**Document:**
The wafer transfer mechanism 110 can transfer a wafer W to the
aligner 4 and a peripheral aligner 112.
[0061] The foaming insulation film material coating apparatus 23 as
the first coating apparatus and the non-foaming insulation film
material coating apparatus 21 as the second coating apparatus
perform a coating process by the spin coat process and almost have
the same structure.
[0062] FIGS. 8 and 9 are a sectional view and a plan view showing
these coating apparatuses (SCT), respectively. A ring-shaped cup CP
is disposed at a center portion of the coating apparatus (SCT). The
cup CP has a drainage pipe 153. A spin chuck 152 is disposed inside
the cup CP. While the spin chuck 152 is holding a semiconductor
wafer W by the vacuum absorption method, the spin chuck 152 is
rotated and driven by a drive motor 154. The drive motor 154 is
disposed so that it can lift up and down at an opening 151a of a
unit bottom plate 151. The drive motor 154 is connected to a
lifting driving means 160 and a lifting guiding means 162 through a
cap-shaped flange member 158 made of aluminum. The lifting driving
means 160 is composed of for example an air cylinder.
[0063] A supply pipe 183 is connected from an insulation film
material supply source (not shown) to the nozzle 177. The nozzle
177 is detachably disposed at an edge portion of a nozzle scan arm
176 through a nozzle holding member 172. The nozzle scan arm 176 is
disposed at an upper edge portion of a vertical holding member 175.
The vertical holding member 175 can horizontally travel on a guide
rail 174 disposed in one direction (Y direction) of the unit bottom
plate 151. The nozzle scan arm 176 moves together with the vertical
holding member 175 in the Y direction in a Y direction by a driving
mechanism (not shown).
[0064] Next, the low oxygen heating temperature regulating process
apparatus (MHC) 72 as the first heating apparatus and the low
oxygen high temperature heating process apparatus (DLB) 75 as the
second heating apparatus will be described.
[0065] FIG. 10 is a front sectional view showing the low oxygen
heating temperature regulating process apparatus (MHC) as the first
heating apparatus. FIG. 12 is a partial plan view showing the low
oxygen heating temperature regulating process apparatus (MHC). The
low oxygen heating temperature regulating process apparatus (MHC)

**Stated exercise:**
Answer these questions about the passage on the coating apparatus.
(a) By what method does the spin chuck 152 hold the semiconductor wafer?
(b) What is the cap-shaped flange member 158 made of?
(c) On what does the vertical holding member 175 travel horizontally?
The material after this comes from a different source.

**Dataset excerpt:**
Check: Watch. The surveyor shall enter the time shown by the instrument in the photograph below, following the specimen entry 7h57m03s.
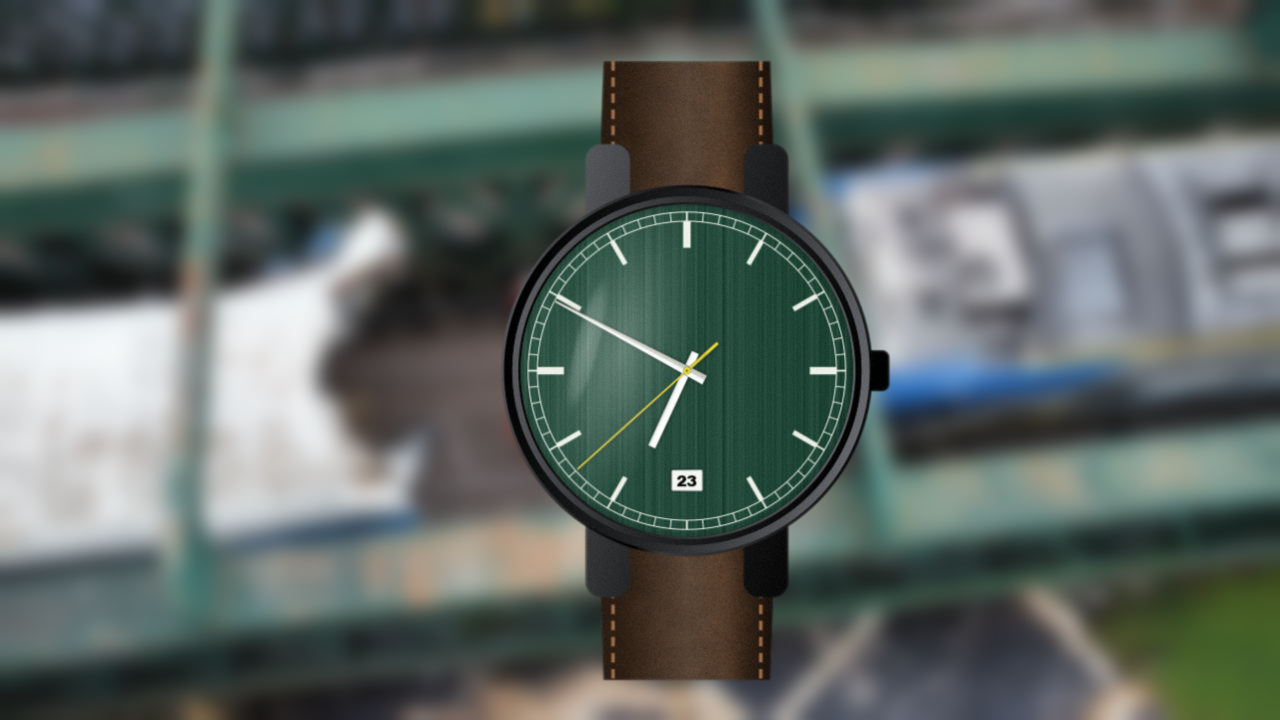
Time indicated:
6h49m38s
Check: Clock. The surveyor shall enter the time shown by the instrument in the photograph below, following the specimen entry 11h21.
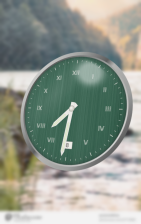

**Correct output:**
(a) The vacuum absorption method.
(b) Aluminum.
(c) A guide rail 174.